There are numerous noxious effects from psych drugs. This is a problem plaguing tens of millions of Americans [estimated 30 million or so] and is not as reported as it should be. For more information regarding this the countless issues with antidepressants please read:
A Mind Of Your Own: The Truth About Depression & How Women Can Reclaim Their Lives by Dr. Kelly Brogan
Toxic Psychiatry – Dr. Peter R. Breggin
July 15, 2016
Although pregnancy is viewed by most as a time to joyously anticipate the welcoming of a new life into the world, a rising number of new moms or moms-to-be struggle with symptoms of depression and anxiety.
Depression during pregnancy is not to be taken lightly. It is a severe medical condition that poses a significant risk for mother and baby. Currently, medical guidelines suggest non-pharmacological interventions, such as psychotherapy, as a first-line treatment. However, oftentimes patients are prescribed antidepressants instead.
Multiple studies have linked antidepressant use during pregnancy to a number of side-effects, including an increased risk of preterm birth, low birth weight, infant convulsions, autism, cardiovascular defects, excessive brain fluid at birth, smaller head size, and other congenital and developmental defects, as noted by Mad In America.
SRI antidepressants change electrical activity in the brain
It is estimated that somewhere between 6 and 15 percent of all women use an antidepressant during their pregnancy, with serotonin reuptake inhibitors (SRIs) being the most commonly prescribed.
While these drugs are considered safe to use during pregnancy by the medical world, scientific papers are showing an entirely different story.
A new, groundbreaking study from researchers associated with the BABA center at the University of Helsinki’s Children’s Hospital in Finland, has for the first time in history recorded the effects of SRI exposure on the electrical activity of newborns’ brains.
The study, published in the journal Cerebral Cortex, involved 22 mothers using SRI drugs and 62 controls without medication, and found a link between fetal SRI drug exposure and less organized communication between the baby’s brain hemispheres, as well as weaker synchronization between cortical rhythms.
What’s more, the negative effects seem to outlast the known withdrawal period that is commonly seen in newborns exposed to SRIs in the womb.
“We found many changes in the brain activity of SRI-exposed newborns,” says Professor Sampsa Vanhatalo, head of the BABA center at the Helsinki University Children’s Hospital. “Since the changes did not correlate with the mother’s psychiatric symptoms, we have assumed that they resulted as a side effect of maternal drug treatment.”
“This is the first study to show that prenatal SRI exposure in humans can affect the newborn cortical function beyond the acute withdrawal period,” the team concludes. “Our detailed quantitative, computational EEG analyses indicated SRI-related effects in both focal and global brain activity.”
Need for effective alternative treatments
Despite the current guidelines that recommend non-pharmacological therapies, and the living proof of the dangerous effects of antidepressants on a child’s developing brain, antidepressants are still the preferred treatment. And not only for pregnant women.
According to the IMS Health Vector One National database, more than two million developing U.S. children aged between 0 and 17 were prescribed antidepressants in 2013. Of these children, 26,406 were less than a year old.
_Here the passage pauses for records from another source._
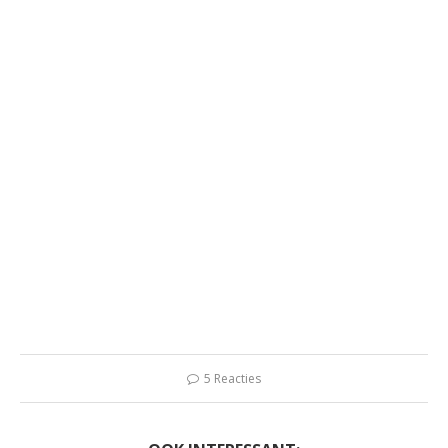
5 Reacties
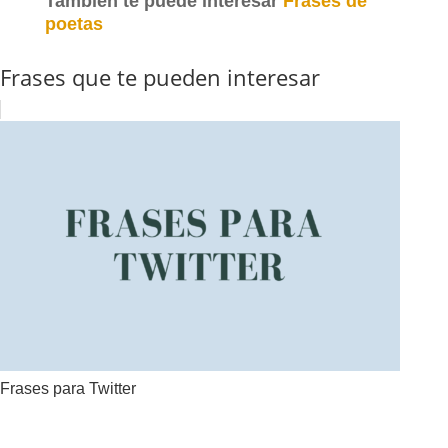
También te puede interesar
Frases de
poetas
Frases que te pueden interesar
Frases para Twitter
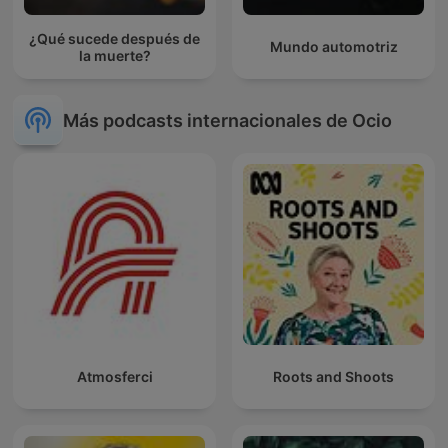
¿Qué sucede después de
Mundo automotriz
la muerte?
Más podcasts internacionales de Ocio
Atmosferci
Roots and Shoots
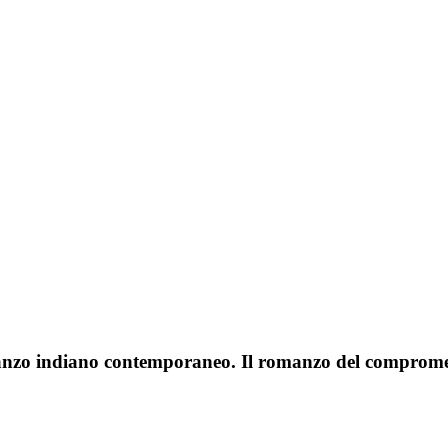
omanzo indiano contemporaneo. Il romanzo del compro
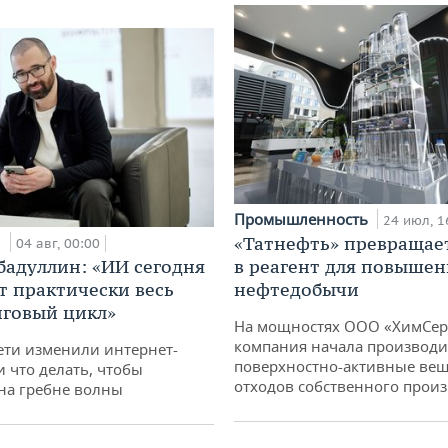
Промышленность
24 июл, 1
и
«Татнефть» превращае
04 авг, 00:00
бадуллин: «ИИ сегодня
в реагент для повышен
т практически весь
нефтедобычи
говый цикл»
На мощностях ООО «ХимСер
компания начала производи
ети изменили интернет-
поверхностно-активные вещ
и что делать, чтобы
отходов собственного произ
 на гребне волны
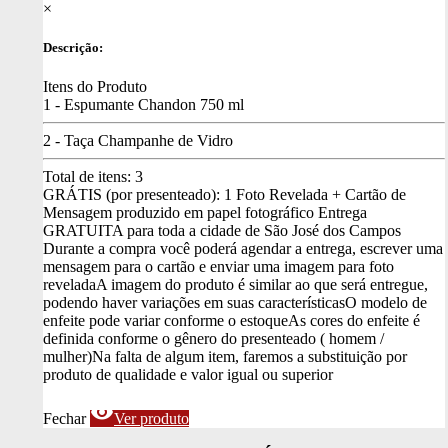
×
Descrição:
Itens do Produto
1 - Espumante Chandon 750 ml
2 - Taça Champanhe de Vidro
Total de itens:
3
GRÁTIS (por presenteado): 1 Foto Revelada + Cartão de
Mensagem produzido em papel fotográfico
Entrega
GRATUITA para toda a cidade de São José dos Campos
Durante a compra você poderá agendar a entrega, escrever uma
mensagem para o cartão e enviar uma imagem para foto
revelada
A imagem do produto é similar ao que será entregue,
podendo haver variações em suas características
O modelo de
enfeite pode variar conforme o estoque
As cores do enfeite é
definida conforme o gênero do presenteado ( homem /
mulher)
Na falta de algum item, faremos a substituição por
produto de qualidade e valor igual ou superior
visibility
Fechar
Ver produto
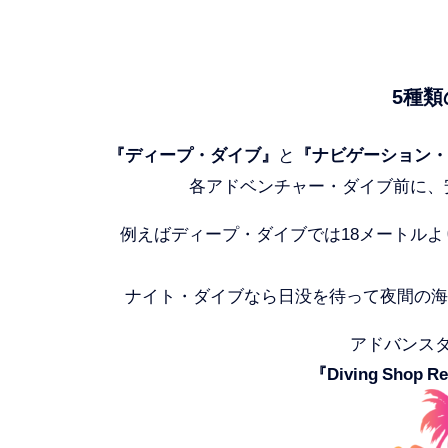
5種
『ディープ・ダイブ』
と
『ナビゲーション・
各アドベンチャー・ダイブ前に、
例えばディープ・ダイブでは18メートル
ナイト・ダイブなら日没を待って夜間の海
アドバンス
『Diving Shop R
“The current guidelines do include non-pharmacological therapies as the first-line treatment,” said Outi Mantere from McGill University, Canada. “If the mother using an SRI plans a pregnancy, it would be advisable to consider a close follow-up or a therapeutic intervention without SRI medication. Recent experience with group therapy has shown promise in treating depression or anxiety during pregnancy, with effects that extend to the wellbeing of both mother and baby.”
“We hope that our study will facilitate the current international discussion and search for effective alternatives in the treatment of depression and anxiety during pregnancy,” adds Professor Vanhatalo, as reported by EurekAlert.
Given the proof of developmental defects, as well as the self-harm and violent side effects associated with antidepressant use both during pregnancy and later in the child’s life, one may ask why these drugs are still prescribed to pregnant women and children alike.
“The question, of course, is no longer whether antidepressants are harmful but, rather, how much more damning research will be necessary before regulators take action to remove them from the market,” said Kelly Patricia O’Meara, writing for the CCHR International.